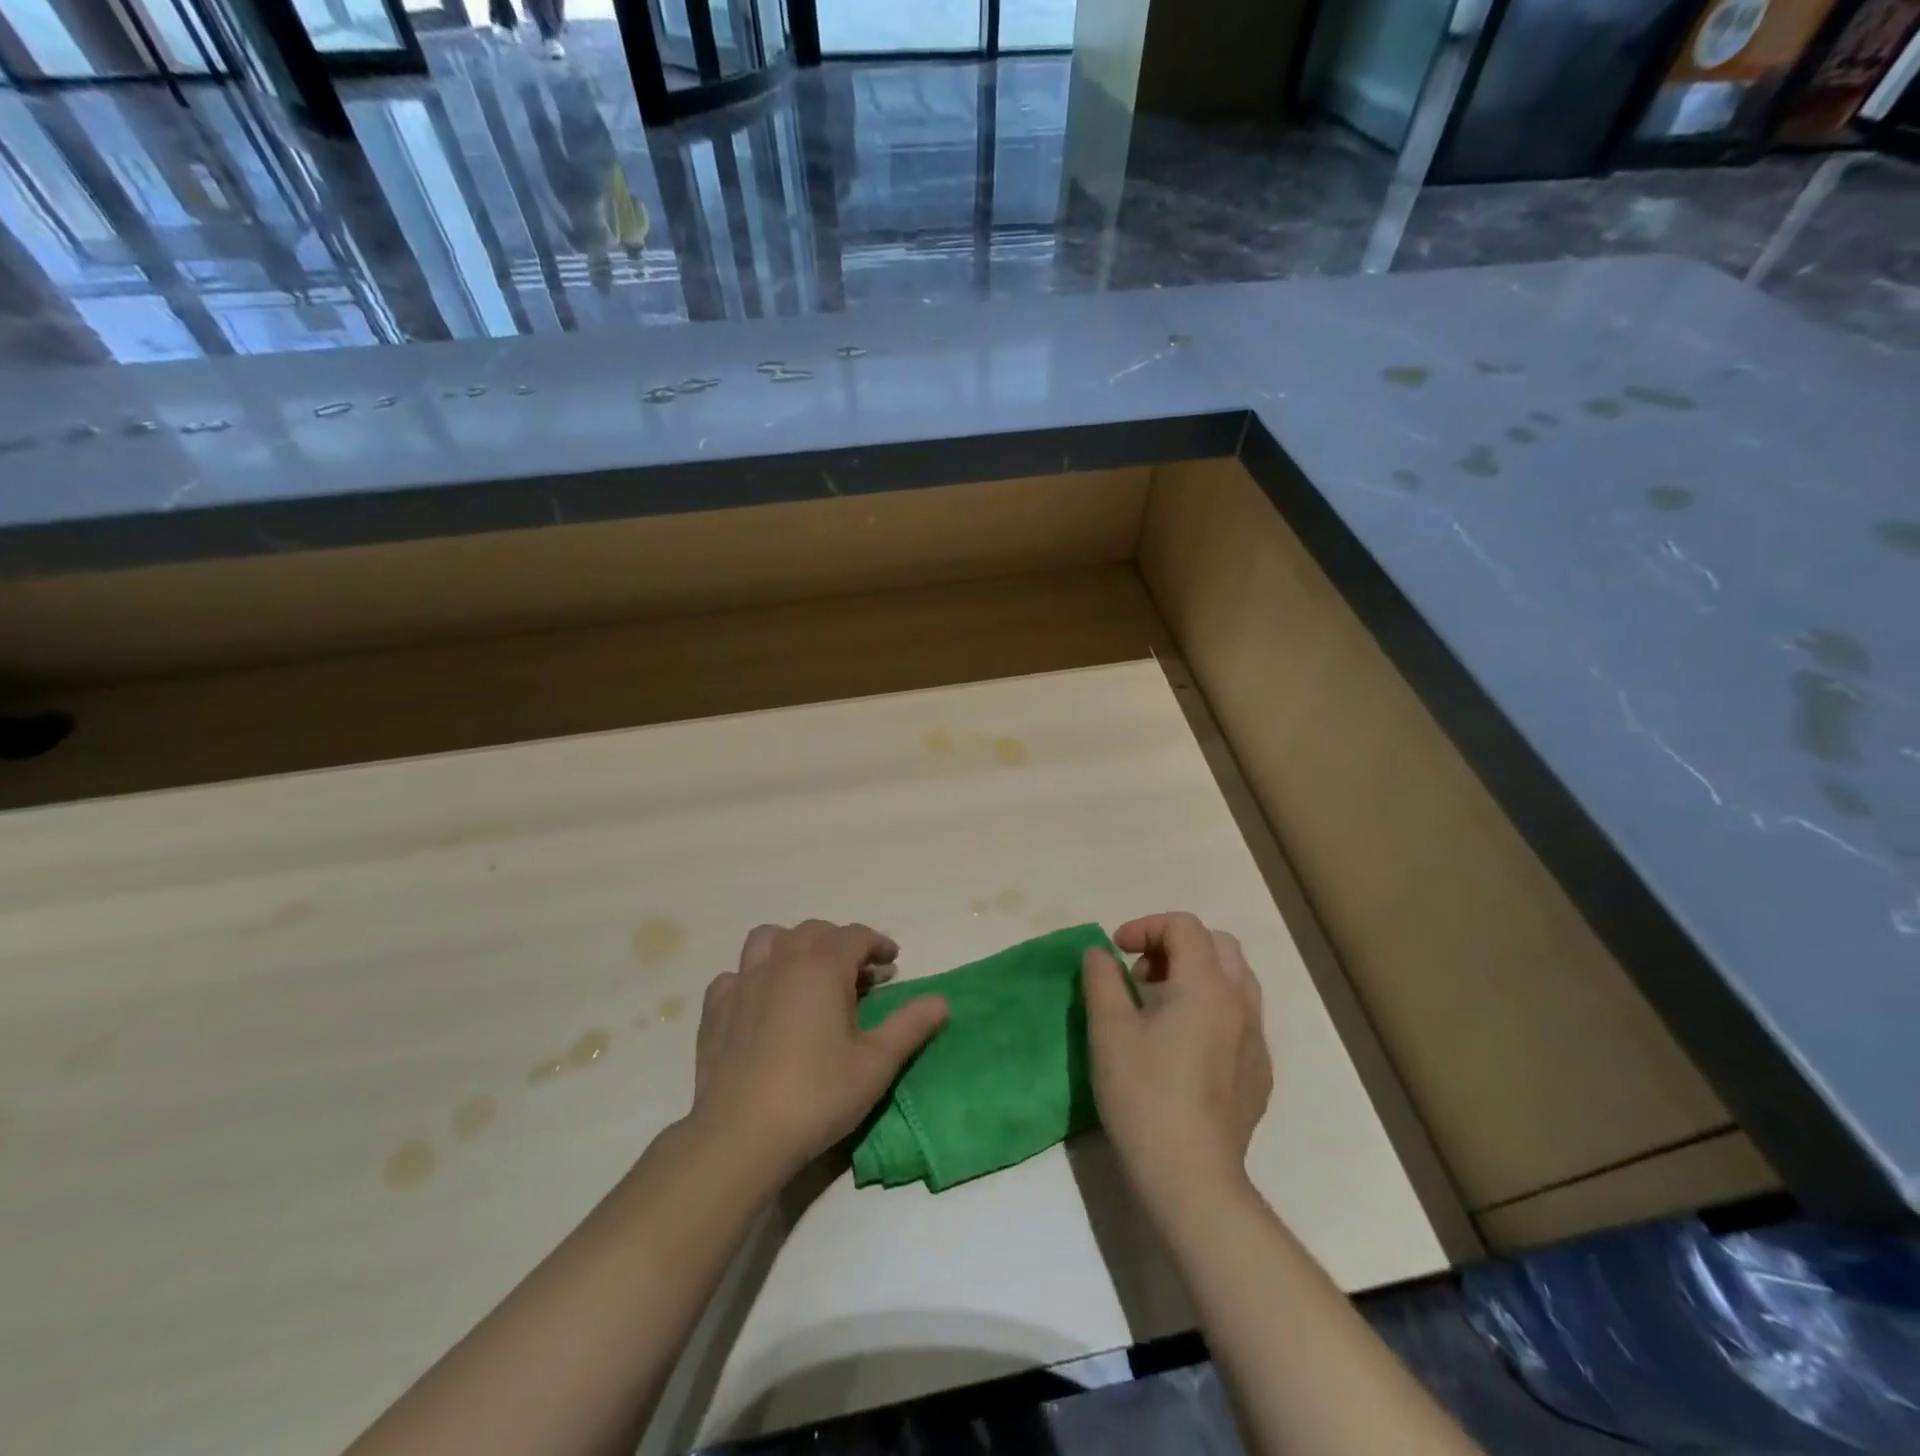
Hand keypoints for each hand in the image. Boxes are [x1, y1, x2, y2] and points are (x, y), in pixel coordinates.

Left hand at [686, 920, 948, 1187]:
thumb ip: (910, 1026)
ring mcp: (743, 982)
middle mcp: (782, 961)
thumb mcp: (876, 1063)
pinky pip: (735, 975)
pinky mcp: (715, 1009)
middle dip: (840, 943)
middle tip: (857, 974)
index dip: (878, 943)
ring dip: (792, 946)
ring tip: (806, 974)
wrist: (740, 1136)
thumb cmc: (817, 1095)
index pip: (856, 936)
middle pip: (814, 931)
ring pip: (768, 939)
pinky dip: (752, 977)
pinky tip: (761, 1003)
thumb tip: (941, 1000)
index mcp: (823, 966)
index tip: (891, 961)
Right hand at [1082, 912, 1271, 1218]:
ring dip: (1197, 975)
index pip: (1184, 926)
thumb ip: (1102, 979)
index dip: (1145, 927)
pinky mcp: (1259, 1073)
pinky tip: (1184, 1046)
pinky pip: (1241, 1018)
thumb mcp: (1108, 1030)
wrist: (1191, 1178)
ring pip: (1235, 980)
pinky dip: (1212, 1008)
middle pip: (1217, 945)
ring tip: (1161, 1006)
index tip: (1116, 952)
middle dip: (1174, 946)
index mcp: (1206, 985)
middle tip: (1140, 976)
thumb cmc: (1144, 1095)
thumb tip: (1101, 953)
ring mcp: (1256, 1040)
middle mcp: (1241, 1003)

════════════════

> [Requirement] Everything from the line that contains "index pip: (1184, 926)" through the end of the records must be duplicated exactly, and nothing outside that range.

> [Written solution]
index pip: (1184, 926)
thumb ip: (1102, 979)
index dip: (1145, 927)
pinky mcp: (1259, 1073)
pinky tip: (1184, 1046)
pinky pip: (1241, 1018)
thumb mcp: (1108, 1030)
wrist: (1191, 1178)
ring pip: (1235, 980)
pinky dip: (1212, 1008)
middle pip: (1217, 945)
ring tip: (1161, 1006)
index tip: (1116, 952)
middle dip: (1174, 946)
index mcp: (1206, 985)
middle tip: (1140, 976)
thumb cmc: (1144, 1095)
thumb tip: (1101, 953)
ring mcp: (1256, 1040)
middle mcp: (1241, 1003)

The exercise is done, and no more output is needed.